Cunningham later challenged his conviction, however, based on the perceived bias of the jury foreperson in his trial. An investigator working with his half-brother’s trial team interviewed several jurors and found that the foreperson in Cunningham’s jury thought he was an evil person and knew of his history with social workers who were afraid of him. Cunningham claims the juror had worked at Allen County Children Services and was able to obtain prejudicial information about him from her colleagues.
Both the trial court and the Ohio Court of Appeals dismissed Cunningham’s claims. In 2006, however, the district court allowed Cunningham to investigate his claims under a habeas petition. After a long investigation including the deposition of multiple jurors, the district court ultimately dismissed Cunningham’s claims in 2019.
Two years later, the Sixth Circuit would revive the case in a divided opinion. Ohio in turn petitioned the high court, but the majority of justices declined Monday to hear the case. Its rejection was one of dozens in the morning order list.
Thomas wrote in dissent that the Sixth Circuit made clear errors in its judgment, and Cunningham’s juror bias claims should not have been entertained. By refusing to correct those errors, Thomas said the high court “permits the nullification of its jurisprudence."
“Although the procedural history of this case is complicated, the Sixth Circuit’s errors were not,” the Bush appointee wrote. “The panel majority’s reasons for ordering an evidentiary hearing on either of Cunningham’s juror-bias claims are indefensible.”

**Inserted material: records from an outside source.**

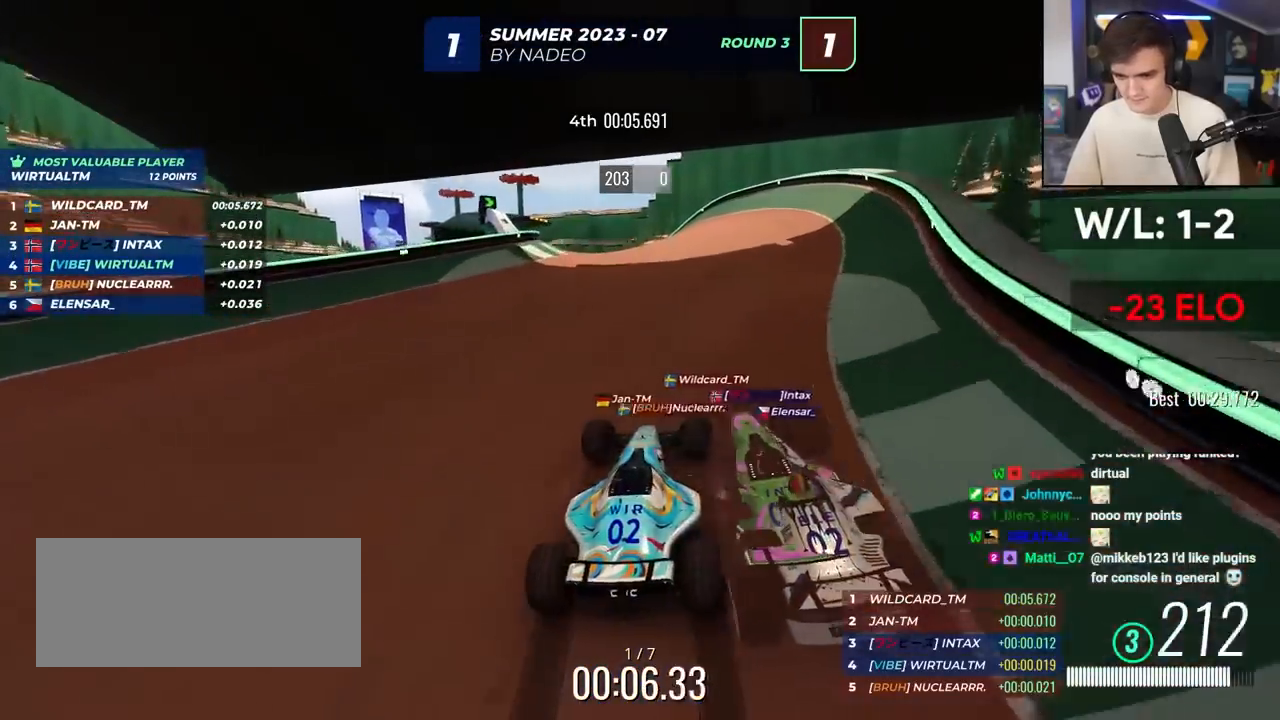
{"keys": ["left", "up"], "events": [[33, "left", "down"]]}
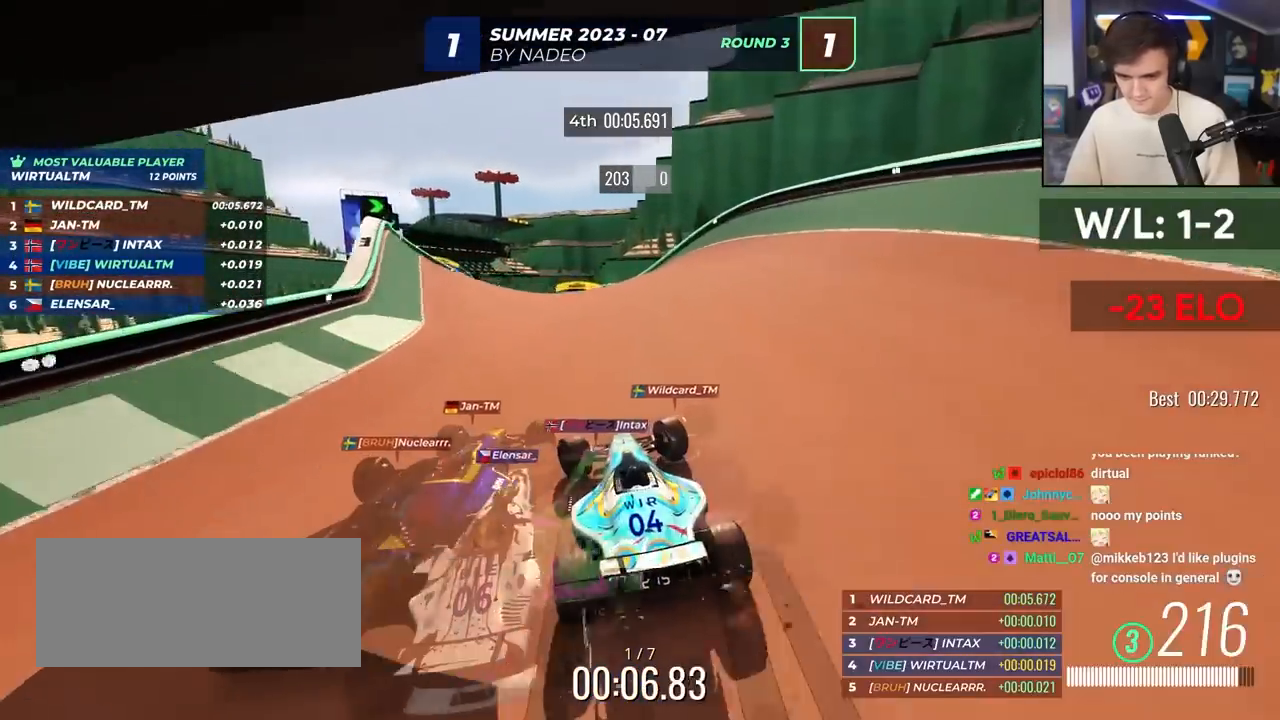
{"keys": ["up"], "events": [[17, "left", "up"], [250, "right", "down"], [333, "right", "up"]]}
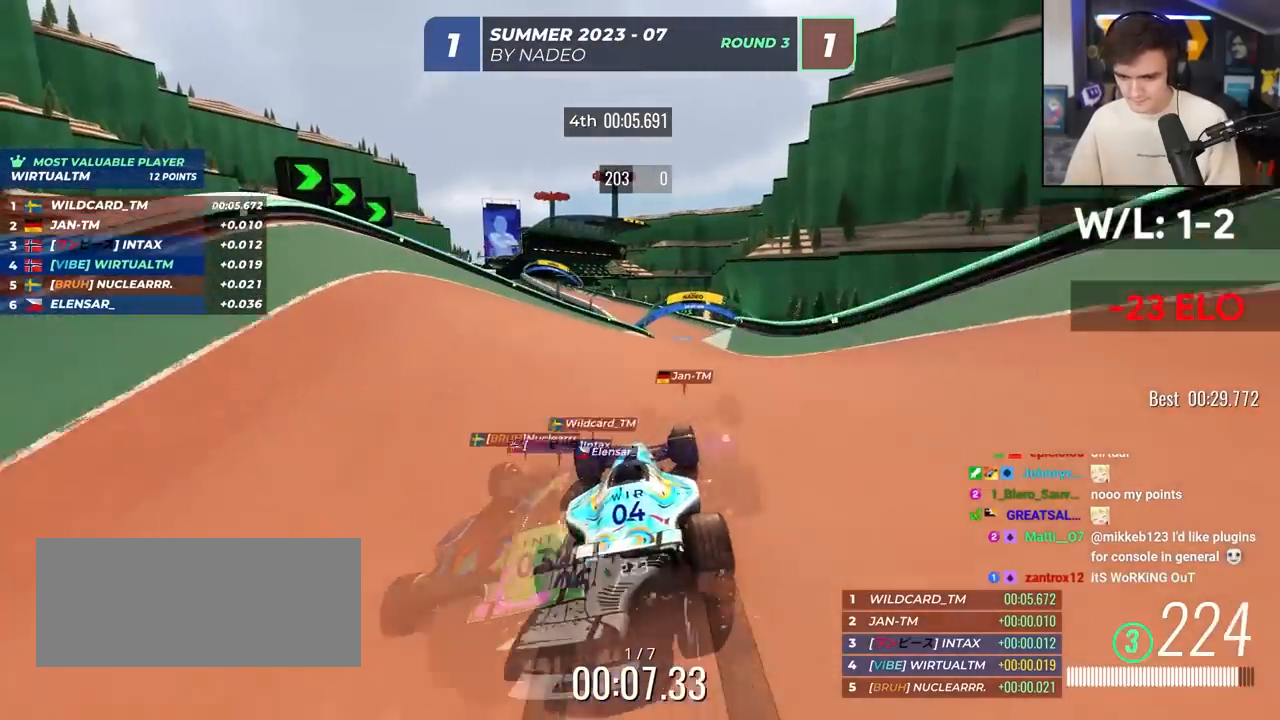
{"keys": ["up"], "events": [[300, "right", "down"], [400, "right", "up"]]}
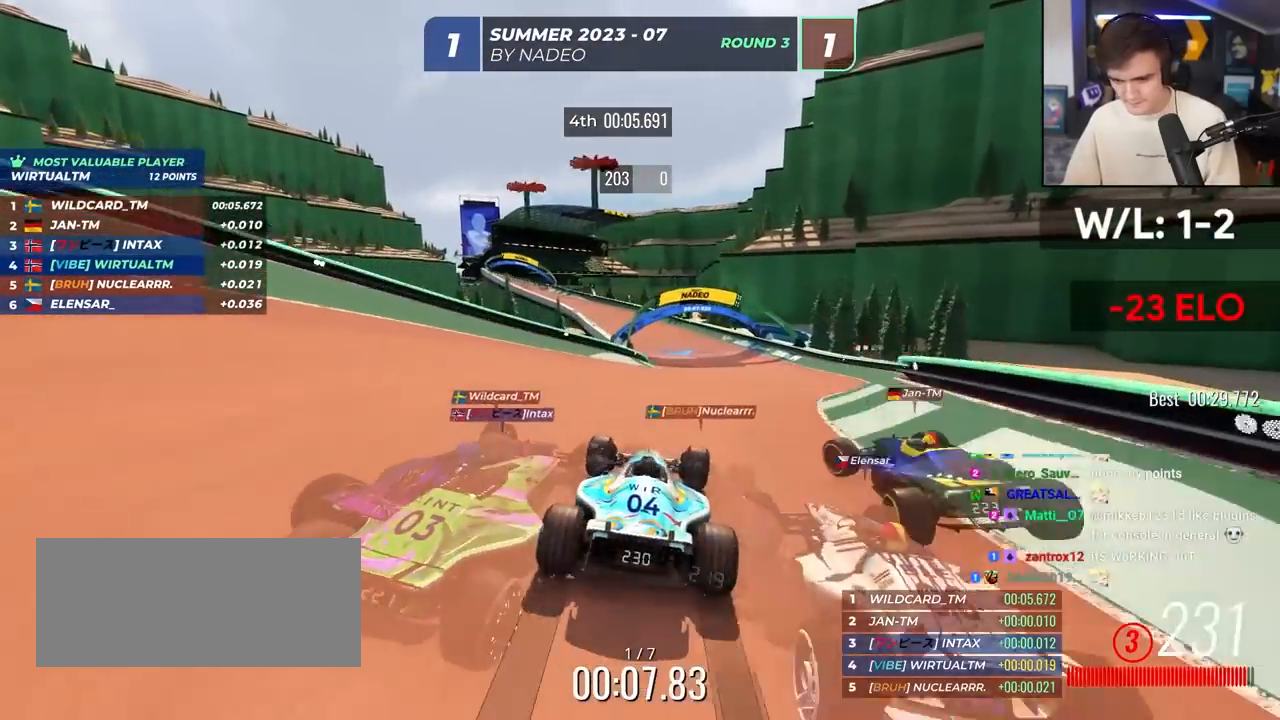
{"keys": ["left", "up"], "events": [[33, "right", "down"], [133, "right", "up"], [417, "left", "down"]]}
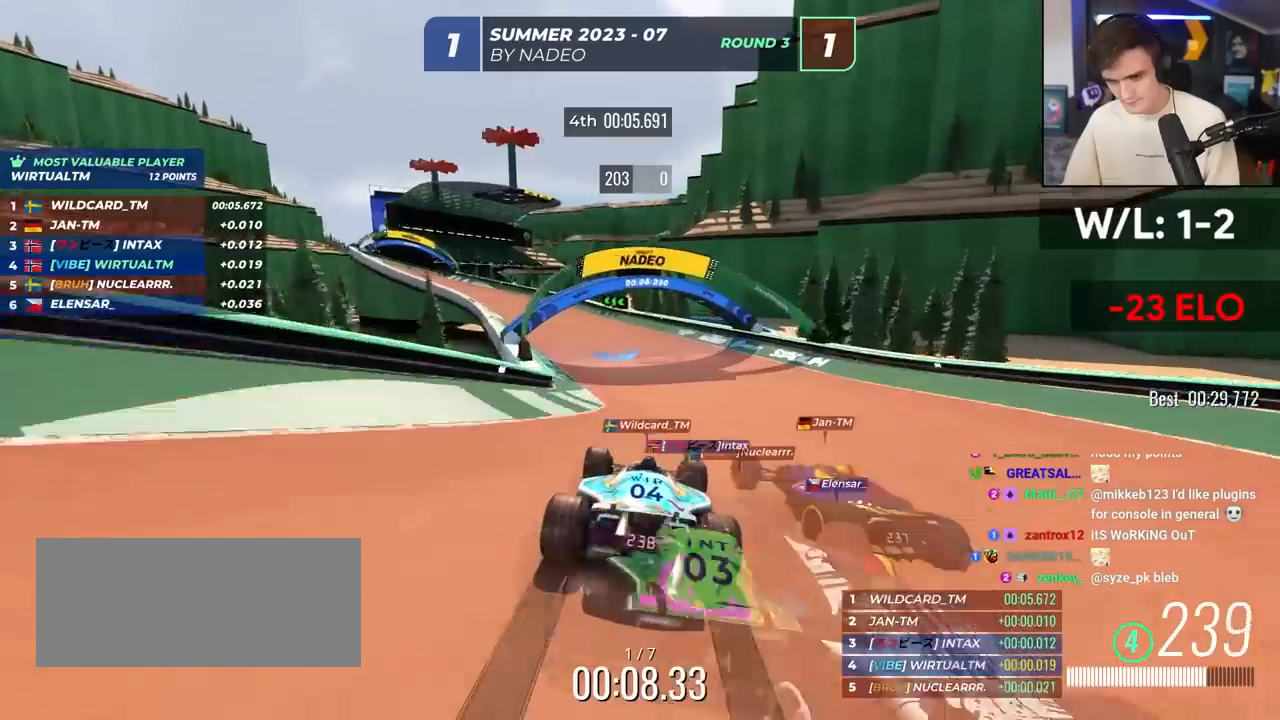
{"keys": ["up"], "events": [[483, "left", "up"]]}
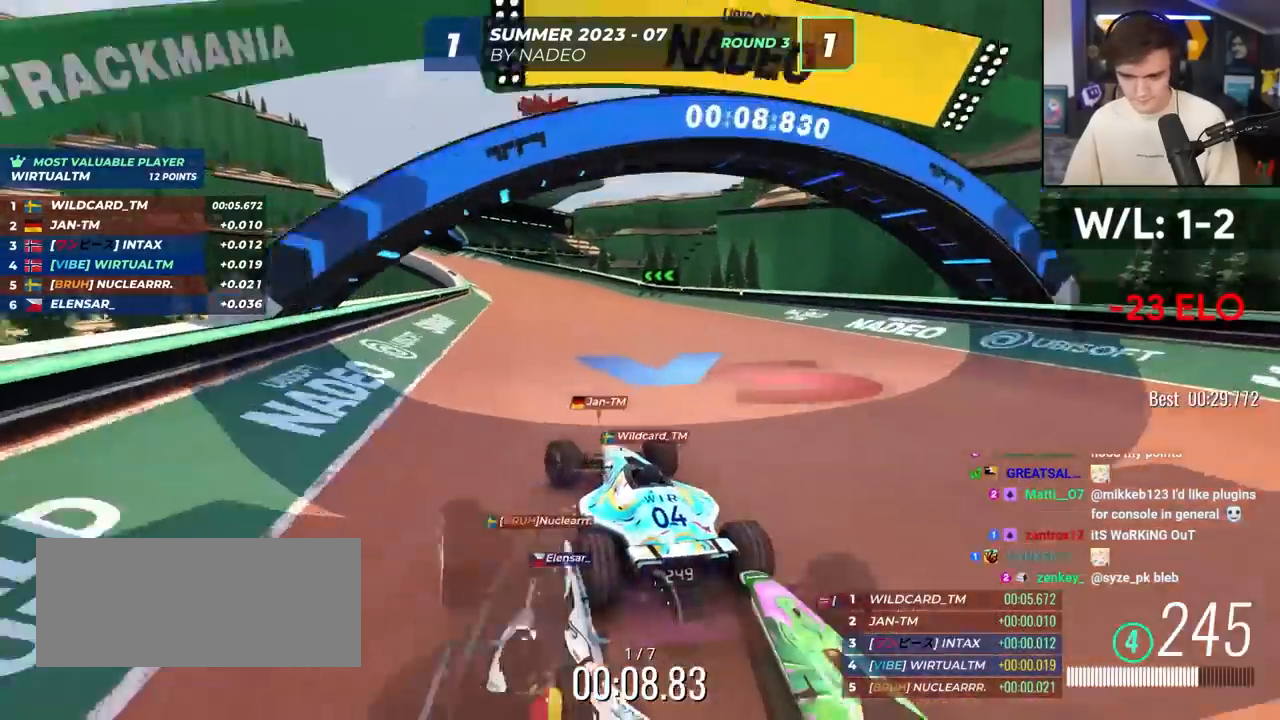
{"keys": ["up"], "events": [[117, "left", "down"], [217, "left", "up"], [350, "left", "down"], [400, "left", "up"]]}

The Sixth Circuit's error, according to Thomas, comes from a violation of the standard for relief set out by the federal law that governs relief for death penalty prisoners, the Antiterrorism and Effective Death Penalty Act.
“We should not shirk our responsibility to correct classic AEDPA abuses, especially when a lower court brazenly commits errors for which we have repeatedly reversed it,” Thomas wrote.
While Thomas chastised the high court for forming a new tolerance for repeat offenders, his ire is mostly directed at the Sixth Circuit.
“While I disagree with the Court’s newfound tolerance for recidivism, primary responsibility for the Sixth Circuit’s errors rests with the Sixth Circuit,” Thomas wrote. “That court’s record of ‘plain and repetitive’ AEDPA error is an insult to Congress and a disservice to the people of Michigan, Ohio, Kentucky, and Tennessee.”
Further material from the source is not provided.